Recorded data Start Marker

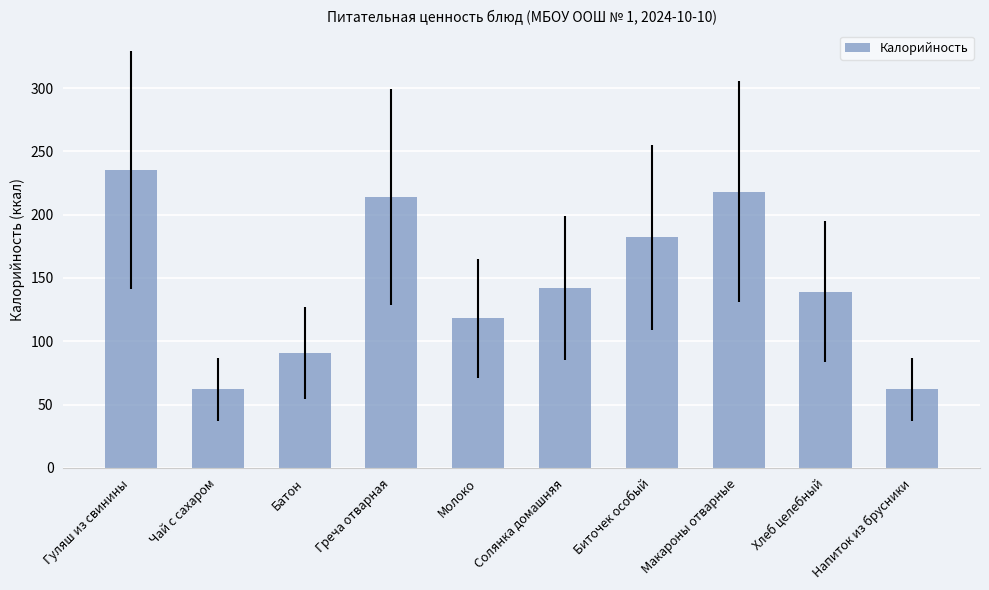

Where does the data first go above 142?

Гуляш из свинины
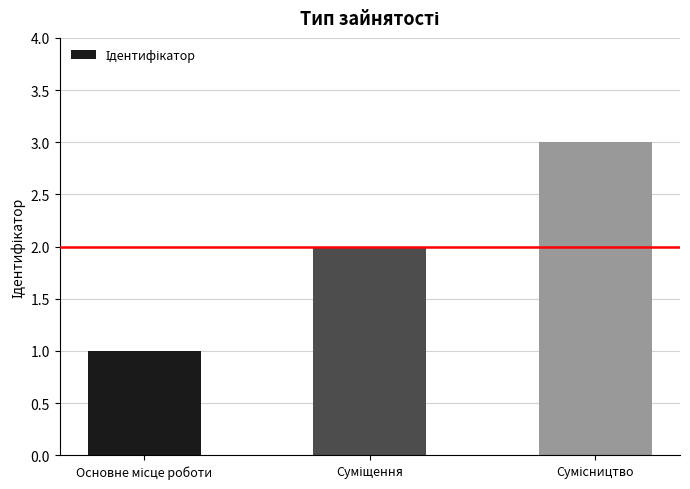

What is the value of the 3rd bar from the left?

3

Recorded data End Marker
Recorded data Start Marker

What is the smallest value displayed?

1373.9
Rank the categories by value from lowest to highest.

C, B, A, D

Recorded data End Marker
Recorded data Start Marker

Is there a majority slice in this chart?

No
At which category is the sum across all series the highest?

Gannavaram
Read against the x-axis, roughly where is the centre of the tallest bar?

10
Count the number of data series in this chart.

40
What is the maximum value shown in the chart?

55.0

Recorded data End Marker

-- Assignment --
Which lines in the rows above contain the word "from"? Show each of those lines in full, treating uppercase and lowercase as different.

-- Reply to the task --
What is the value of the 3rd bar from the left?
Rank the categories by value from lowest to highest.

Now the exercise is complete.